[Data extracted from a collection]
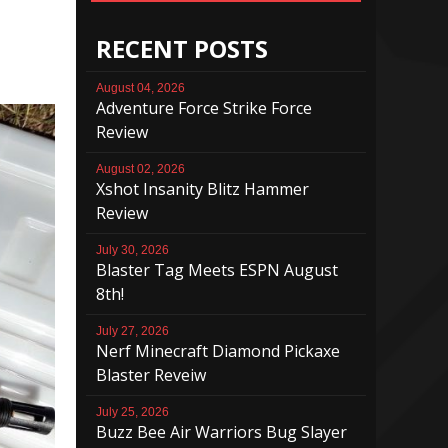
RECENT POSTS
August 04, 2026
Adventure Force Strike Force
Review
August 02, 2026
Xshot Insanity Blitz Hammer
Review
July 30, 2026
Blaster Tag Meets ESPN August
8th!
July 27, 2026
Nerf Minecraft Diamond Pickaxe
Blaster Reveiw
July 25, 2026
Buzz Bee Air Warriors Bug Slayer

About this task: Give back only the lines from the one containing "Nerf Minecraft Diamond Pickaxe" through the final line of the entries above, exactly as written, both included.

Finished task:
Nerf Minecraft Diamond Pickaxe
Blaster Reveiw
July 25, 2026
Buzz Bee Air Warriors Bug Slayer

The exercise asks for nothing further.